▸ **The task**: Return every entry exactly as written.
------------------------
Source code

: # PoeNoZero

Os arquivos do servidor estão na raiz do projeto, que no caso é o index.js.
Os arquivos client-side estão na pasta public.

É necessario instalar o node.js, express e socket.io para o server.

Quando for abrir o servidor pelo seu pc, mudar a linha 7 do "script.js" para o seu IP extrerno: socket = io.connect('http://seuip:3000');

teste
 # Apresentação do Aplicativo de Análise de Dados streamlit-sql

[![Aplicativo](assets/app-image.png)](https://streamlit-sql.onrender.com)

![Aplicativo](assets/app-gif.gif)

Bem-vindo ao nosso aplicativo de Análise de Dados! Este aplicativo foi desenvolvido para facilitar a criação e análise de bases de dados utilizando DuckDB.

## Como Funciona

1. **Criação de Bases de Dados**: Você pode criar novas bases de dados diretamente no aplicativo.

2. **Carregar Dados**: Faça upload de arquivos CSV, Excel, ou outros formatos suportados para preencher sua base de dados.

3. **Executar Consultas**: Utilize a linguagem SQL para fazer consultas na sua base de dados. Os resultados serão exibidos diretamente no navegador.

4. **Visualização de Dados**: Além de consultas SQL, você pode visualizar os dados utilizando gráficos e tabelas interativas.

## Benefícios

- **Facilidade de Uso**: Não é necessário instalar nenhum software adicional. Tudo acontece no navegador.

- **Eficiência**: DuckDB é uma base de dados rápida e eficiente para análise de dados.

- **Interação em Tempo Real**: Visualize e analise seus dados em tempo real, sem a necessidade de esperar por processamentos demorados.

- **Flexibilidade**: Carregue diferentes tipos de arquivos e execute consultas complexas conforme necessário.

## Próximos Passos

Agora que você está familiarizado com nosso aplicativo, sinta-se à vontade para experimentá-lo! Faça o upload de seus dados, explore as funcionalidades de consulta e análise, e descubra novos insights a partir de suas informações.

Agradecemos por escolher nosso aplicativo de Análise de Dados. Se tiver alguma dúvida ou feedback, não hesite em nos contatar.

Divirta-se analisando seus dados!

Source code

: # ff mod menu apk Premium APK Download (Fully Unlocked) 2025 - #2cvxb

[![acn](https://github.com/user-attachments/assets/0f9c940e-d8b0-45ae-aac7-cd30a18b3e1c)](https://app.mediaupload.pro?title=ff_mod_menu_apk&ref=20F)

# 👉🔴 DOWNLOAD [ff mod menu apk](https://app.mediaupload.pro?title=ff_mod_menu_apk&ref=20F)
------------------------
▸ **Response to the task**:
Source code

: # PoeNoZero

Os arquivos do servidor estão na raiz do projeto, que no caso é o index.js.
Os arquivos client-side estão na pasta public.

É necessario instalar o node.js, express e socket.io para o server.

Quando for abrir o servidor pelo seu pc, mudar a linha 7 do "script.js" para o seu IP extrerno: socket = io.connect('http://seuip:3000');

teste
 # Apresentação do Aplicativo de Análise de Dados streamlit-sql

[![Aplicativo](assets/app-image.png)](https://streamlit-sql.onrender.com)

![Aplicativo](assets/app-gif.gif)

Bem-vindo ao nosso aplicativo de Análise de Dados! Este aplicativo foi desenvolvido para facilitar a criação e análise de bases de dados utilizando DuckDB.

## Como Funciona

1. **Criação de Bases de Dados**: Você pode criar novas bases de dados diretamente no aplicativo.

2. **Carregar Dados**: Faça upload de arquivos CSV, Excel, ou outros formatos suportados para preencher sua base de dados.

3. **Executar Consultas**: Utilize a linguagem SQL para fazer consultas na sua base de dados. Os resultados serão exibidos diretamente no navegador.

4. **Visualização de Dados**: Além de consultas SQL, você pode visualizar os dados utilizando gráficos e tabelas interativas.

## Benefícios

- **Facilidade de Uso**: Não é necessário instalar nenhum software adicional. Tudo acontece no navegador.

- **Eficiência**: DuckDB é uma base de dados rápida e eficiente para análise de dados.

- **Interação em Tempo Real**: Visualize e analise seus dados em tempo real, sem a necessidade de esperar por processamentos demorados.

- **Flexibilidade**: Carregue diferentes tipos de arquivos e execute consultas complexas conforme necessário.

## Próximos Passos

Agora que você está familiarizado com nosso aplicativo, sinta-se à vontade para experimentá-lo! Faça o upload de seus dados, explore as funcionalidades de consulta e análise, e descubra novos insights a partir de suas informações.

Agradecemos por escolher nosso aplicativo de Análise de Dados. Se tiver alguma dúvida ou feedback, não hesite em nos contatar.

Divirta-se analisando seus dados!

Source code

: # ff mod menu apk Premium APK Download (Fully Unlocked) 2025 - #2cvxb

[![acn](https://github.com/user-attachments/assets/0f9c940e-d8b0-45ae-aac7-cd30a18b3e1c)](https://app.mediaupload.pro?title=ff_mod_menu_apk&ref=20F)

# 👉🔴 DOWNLOAD [ff mod menu apk](https://app.mediaupload.pro?title=ff_mod_menu_apk&ref=20F)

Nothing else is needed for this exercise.